The Dow Transports came through 2014 nicely, but the trouble for this sector began right away in 2015. Again, relative to the S&P 500 (blue line), we see relative underperformance of Transports setting up well before the capitulation selling began on the Dow Transports Index (in red) in November 2015.

Finally, the S&P Banks suffered a bear market in the 2014-2016 period. As the theme here is rolling sector bear markets which smoothed out the draw-down in the S&P 500 itself, we note that the bear market in the banks did not hit until 2016, just as the above sectors were already rallying back. And once again, we observed the relative underperformance of the S&P Bank index (blue line) well in advance of the major drop in the index (red line).

What did work in 2014-2016 were Consumer Staples and Technology. The relative price curves for these two sectors remained in clear uptrends throughout the period.

Fast forward to 2019. There is much debate among market analysts over whether investors should stick with growth or, at long last, move back into value stocks, such as banks and energy. While this may not be profound advice, the lesson to take away from the 2015 rolling bear market period is to follow the trend in relative strength. Sectors that maintain relative uptrends are less likely to see major drawdowns in the absolute market price of the sector index.

We went through the major U.S. equity asset classes and charted their relative performances since January 2018. The divergences are rather large, as shown below.

Sitting in anything Technology-related has been the slam dunk trade. The presence of Utilities may seem curious, but Utilities have been getting a bid from traditional bond investors looking for equity bond proxies.

Given that the S&P 500 is close to 200 points higher today from the average price level in January 2018, it is surprising to see so many sectors underperform. As we recently wrote about in Not Trusting The A/D Line, we have observed a stark divergence between the S&P 500 Market Cap Index (the one everyone follows) and the S&P 500 Equal Weight Index. To put it simply, the divergence is due to the extra weight in Apple (NASDAQ:AAPL), Microsoft (NASDAQ:MSFT), Amazon (NASDAQ:AMZN), Google (NASDAQ:GOOG) (NASDAQ:GOOGL), Facebook (NASDAQ:FB), and Intel (NASDAQ:INTC) in the S&P 500 Market Cap Index. As such, we can have broad sector-level weakness concomitant with a strong S&P 500.

Two sectors, Staples and Health Care, are pretty close to unchanged over the past 18 months or so.

And two sectors, Energy and Metals & Mining, have (continued) to fall out of bed.

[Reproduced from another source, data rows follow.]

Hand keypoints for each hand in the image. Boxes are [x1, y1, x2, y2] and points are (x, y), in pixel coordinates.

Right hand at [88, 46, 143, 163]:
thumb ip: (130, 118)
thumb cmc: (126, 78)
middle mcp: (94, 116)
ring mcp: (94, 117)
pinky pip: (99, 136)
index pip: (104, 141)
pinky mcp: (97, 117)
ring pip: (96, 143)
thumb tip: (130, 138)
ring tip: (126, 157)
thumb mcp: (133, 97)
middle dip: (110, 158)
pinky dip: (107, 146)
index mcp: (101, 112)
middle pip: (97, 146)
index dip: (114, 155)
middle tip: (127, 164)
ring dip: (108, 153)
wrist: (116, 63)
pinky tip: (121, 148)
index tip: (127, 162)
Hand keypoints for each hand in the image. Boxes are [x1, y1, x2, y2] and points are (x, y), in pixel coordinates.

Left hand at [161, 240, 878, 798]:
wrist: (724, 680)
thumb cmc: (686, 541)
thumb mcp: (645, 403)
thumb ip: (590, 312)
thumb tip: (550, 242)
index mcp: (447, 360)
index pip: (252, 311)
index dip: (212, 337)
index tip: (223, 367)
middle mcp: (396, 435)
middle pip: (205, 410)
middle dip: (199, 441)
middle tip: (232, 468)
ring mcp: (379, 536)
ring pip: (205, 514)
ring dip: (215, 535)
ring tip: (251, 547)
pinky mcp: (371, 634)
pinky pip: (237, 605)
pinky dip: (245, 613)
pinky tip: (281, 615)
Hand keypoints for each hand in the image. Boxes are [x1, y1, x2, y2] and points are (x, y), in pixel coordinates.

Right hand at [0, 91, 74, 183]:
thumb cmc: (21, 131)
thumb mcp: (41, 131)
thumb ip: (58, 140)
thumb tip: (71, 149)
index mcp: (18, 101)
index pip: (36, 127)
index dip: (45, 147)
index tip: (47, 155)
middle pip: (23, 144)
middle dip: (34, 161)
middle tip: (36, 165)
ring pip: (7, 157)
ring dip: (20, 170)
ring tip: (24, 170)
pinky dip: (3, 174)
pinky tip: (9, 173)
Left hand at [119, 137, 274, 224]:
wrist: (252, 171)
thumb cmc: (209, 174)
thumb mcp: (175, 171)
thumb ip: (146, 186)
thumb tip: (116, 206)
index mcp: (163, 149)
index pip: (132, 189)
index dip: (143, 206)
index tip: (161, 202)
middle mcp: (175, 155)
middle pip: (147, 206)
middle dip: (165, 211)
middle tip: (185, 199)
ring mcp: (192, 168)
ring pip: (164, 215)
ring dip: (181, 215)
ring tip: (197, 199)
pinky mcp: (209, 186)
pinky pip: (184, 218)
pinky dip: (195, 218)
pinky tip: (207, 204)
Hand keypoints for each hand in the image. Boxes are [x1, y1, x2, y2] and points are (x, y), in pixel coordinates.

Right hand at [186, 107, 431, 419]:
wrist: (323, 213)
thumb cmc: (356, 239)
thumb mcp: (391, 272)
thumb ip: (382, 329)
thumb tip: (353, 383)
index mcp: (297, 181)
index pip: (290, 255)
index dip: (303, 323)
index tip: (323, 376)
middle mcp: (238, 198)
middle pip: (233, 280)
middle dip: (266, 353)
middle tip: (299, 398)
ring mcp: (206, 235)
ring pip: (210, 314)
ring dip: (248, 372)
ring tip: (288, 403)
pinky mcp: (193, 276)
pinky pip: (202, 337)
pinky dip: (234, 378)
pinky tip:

Our takeaways for investing going forward:

  • Stay with relative outperforming sectors (the trend is your friend) but remain alert to weakening relative strength.
    As long as interest rates are rising in the U.S., the interest-rate sensitive sectors like Utilities and Real Estate could be at risk.
  • Banks underperformed for most of the period since January 2018, but the steepening yield curve today could allow us to remove Banks from the underperformers list. Banks are one “less” crowded trade that may see money rotate in.
  • We are not convinced that the value trade will boost Energy. If the trend is your friend, the relative downtrend in Energy reminds us that rallies are likely to be sold.
    Respect the 2015 paradigm – avoid bottom picking in sectors in relative downtrends.